The growth of DeFi has gone in parallel with the increase in the price of bitcoin (BTC) and ether (ETH). By mid-April, a date that runs in parallel with the bitcoin price (over USD 64,000), the total value of blocked (TVL) reached its maximum peak, experiencing the same decline that would experience bitcoin price between May and July 2020.

The value of the TVL gets measured concerning the dollar. Along with the increase in the prices of cryptocurrencies, this value also increases. However, with similar prices to that of April 2021, October marked a new all-time high for blocked TLVs.

This growth ended up becoming a honeypot (pot of honey), which gets defined as something tempting, in this case for criminals and fraudsters of the DeFi industry.

Losses have grown from less than USD 500 million per quarter in 2020 to a peak of at least USD 3 billion in the third quarter of 2021. However, according to the study, of the total USD 12 billion stolen, around USD 700 million have been recovered, just under 10%.

Vulnerabilities in DeFi

DeFi presents an alternative to financial products, which were previously only offered by traditional banks. This offer intends to eliminate the centralized intermediary, in this case, the bank, being governed only by the guidelines established by the smart contract on which the platform got built.

However, In this case, the trust now resides on the reliability of the smart contract. Criminals have managed to find a series of vulnerabilities in various smart contracts that resulted in the loss of USD 12 billion.

Types of vulnerabilities

In computing, an exploit can be a piece of code used to compromise the security of a system. The exploit concept can also serve in other areas from which vulnerabilities inherent to the system could get exploited.
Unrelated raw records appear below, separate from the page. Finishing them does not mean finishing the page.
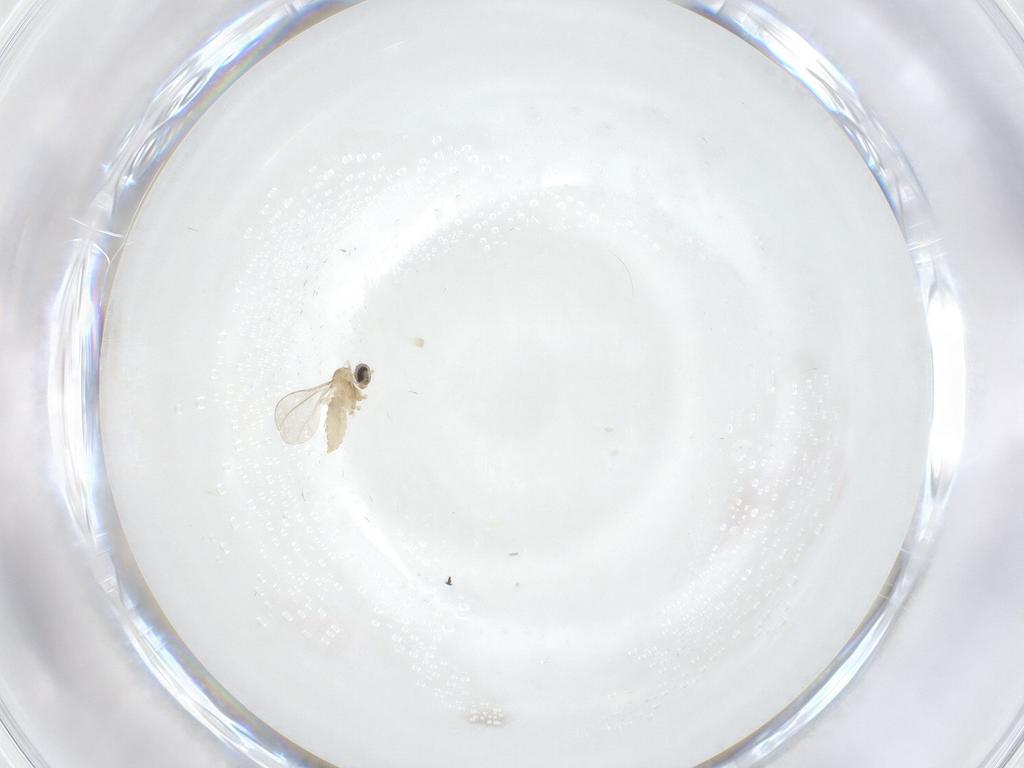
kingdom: Animalia
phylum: Arthropoda
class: Insecta
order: Diptera
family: Cecidomyiidae
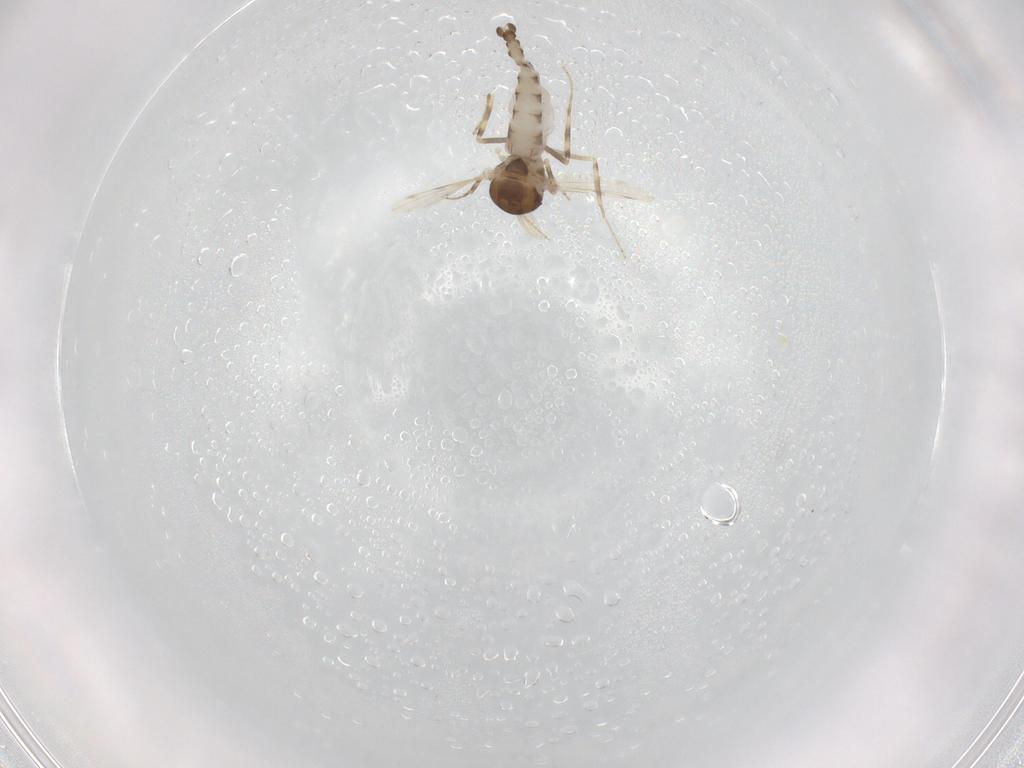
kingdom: Animalia
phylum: Arthropoda
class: Insecta
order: Diptera
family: Ceratopogonidae
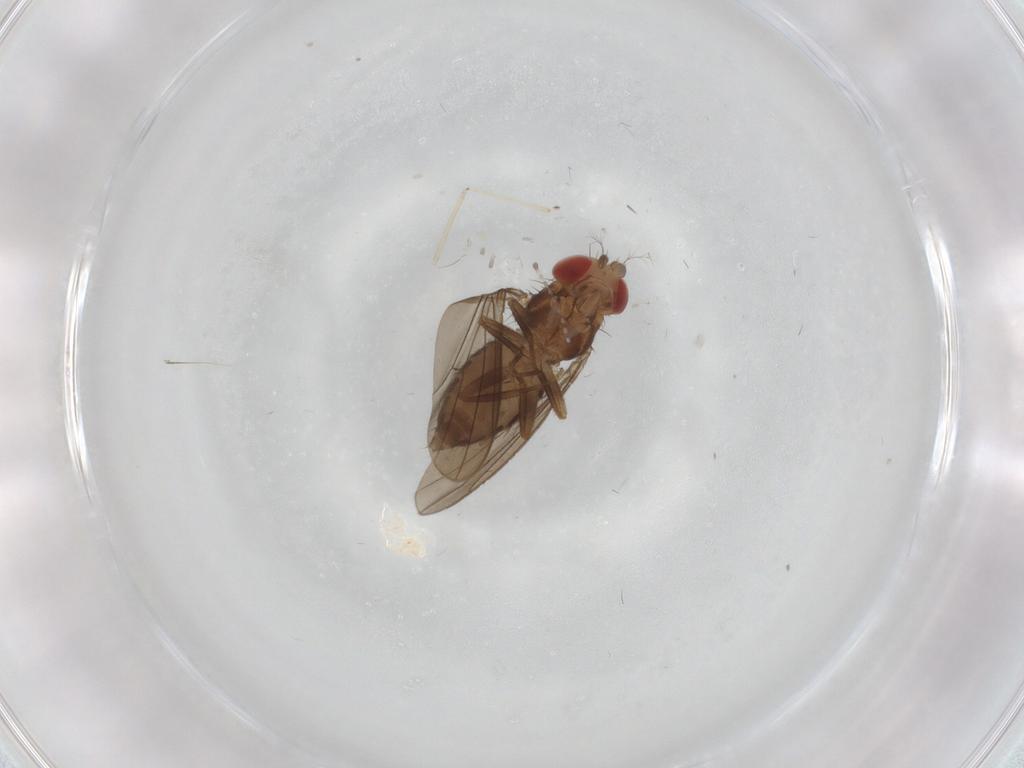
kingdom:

These exploits can get explained through four categories: code, economic, administrator password, and lastly exit scam exploits.

In the case of code exploits, it refers to direct flaws in the contract schedule. An error in programming could lead to the total loss of funds. The study also highlights the swap’s case, a DEX, from which, due to a single line of code flaw, more than $ 11 million got stolen.

Economic exploits are perhaps a bit more complex, taking advantage of DeFi vulnerability based on its structure. Lending platforms are the most affected since this type of exploit manipulates the prices of cryptocurrencies, making the guarantees much less than the given loan, resulting in losses that can be large.